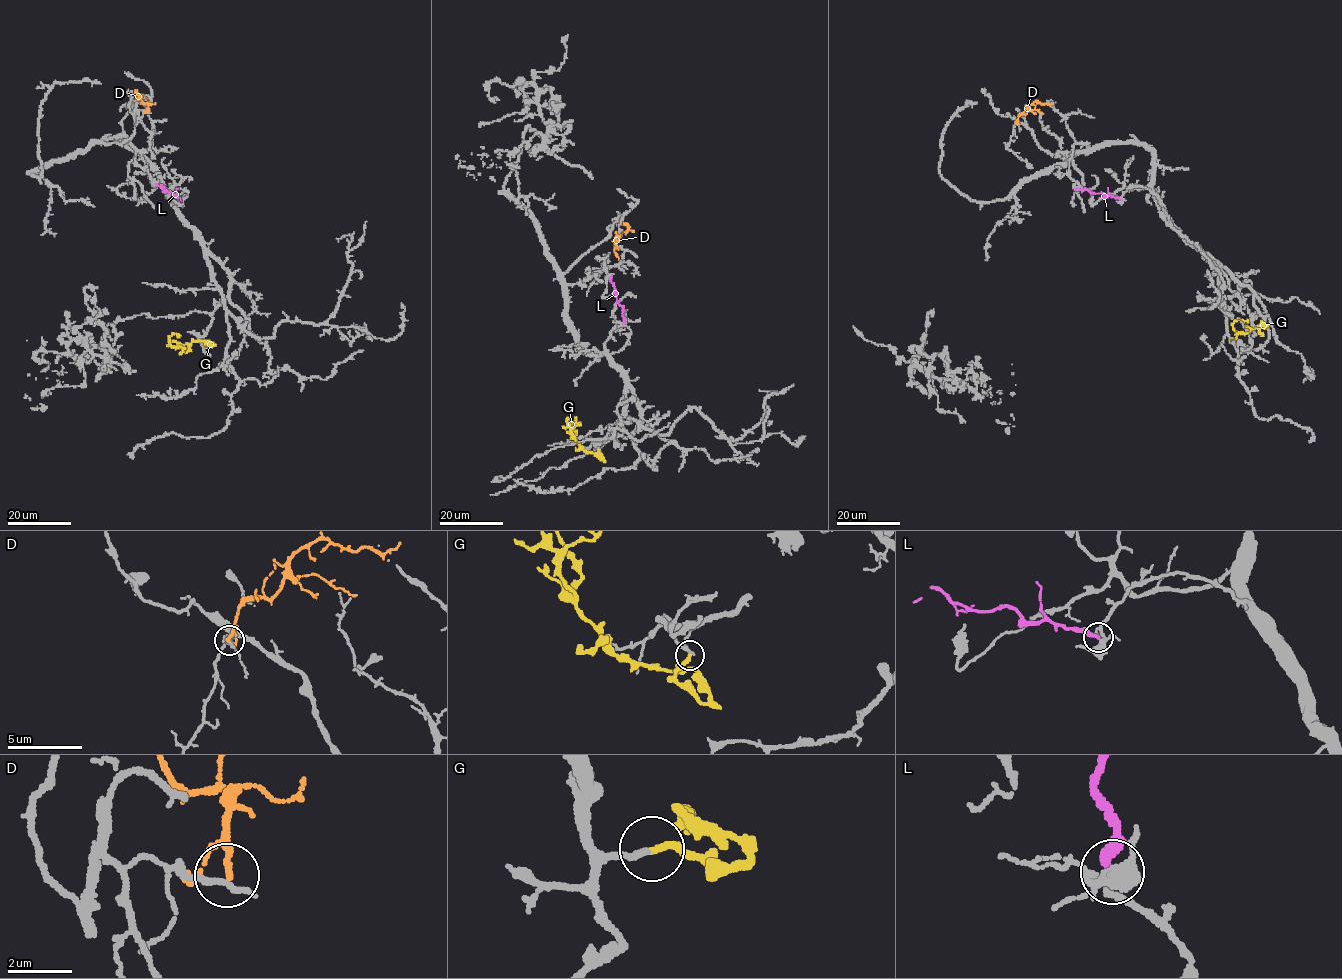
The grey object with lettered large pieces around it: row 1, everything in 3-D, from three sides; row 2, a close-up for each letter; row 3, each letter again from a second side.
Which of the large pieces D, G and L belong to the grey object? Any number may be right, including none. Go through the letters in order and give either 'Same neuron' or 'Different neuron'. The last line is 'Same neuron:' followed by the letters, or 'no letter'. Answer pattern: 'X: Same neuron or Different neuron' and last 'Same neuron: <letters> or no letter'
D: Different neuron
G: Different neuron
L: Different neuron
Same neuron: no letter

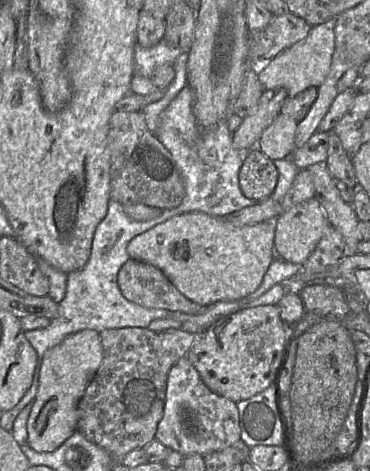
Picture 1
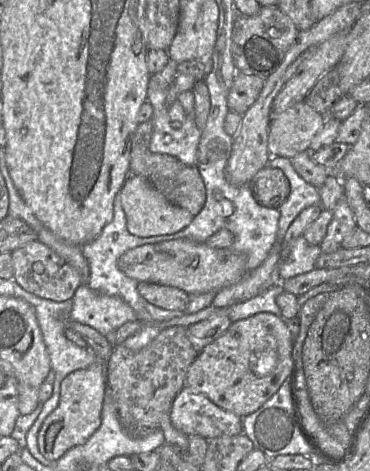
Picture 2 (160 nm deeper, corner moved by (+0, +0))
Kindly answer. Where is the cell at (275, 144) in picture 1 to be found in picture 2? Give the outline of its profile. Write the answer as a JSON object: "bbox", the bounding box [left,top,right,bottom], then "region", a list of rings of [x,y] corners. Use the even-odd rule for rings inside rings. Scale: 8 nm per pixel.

_ _ _ _

● WHAT YOU HAVE TO DO
Please print the listing above again word for word, without its pictures.

● EXERCISE ANSWER
The grey object with lettered large pieces around it: row 1, everything in 3-D, from three sides; row 2, a close-up for each letter; row 3, each letter again from a second side.
Which of the large pieces D, G and L belong to the grey object? Any number may be right, including none. Go through the letters in order and give either 'Same neuron' or 'Different neuron'. The last line is 'Same neuron:' followed by the letters, or 'no letter'. Answer pattern: 'X: Same neuron or Different neuron' and last 'Same neuron: <letters> or no letter'
D: Different neuron
G: Different neuron
L: Different neuron
Same neuron: no letter

Picture 1
Picture 2 (160 nm deeper, corner moved by (+0, +0))
Kindly answer. Where is the cell at (275, 144) in picture 1 to be found in picture 2? Give the outline of its profile. Write the answer as a JSON object: "bbox", the bounding box [left,top,right,bottom], then "region", a list of rings of [x,y] corners. Use the even-odd rule for rings inside rings. Scale: 8 nm per pixel.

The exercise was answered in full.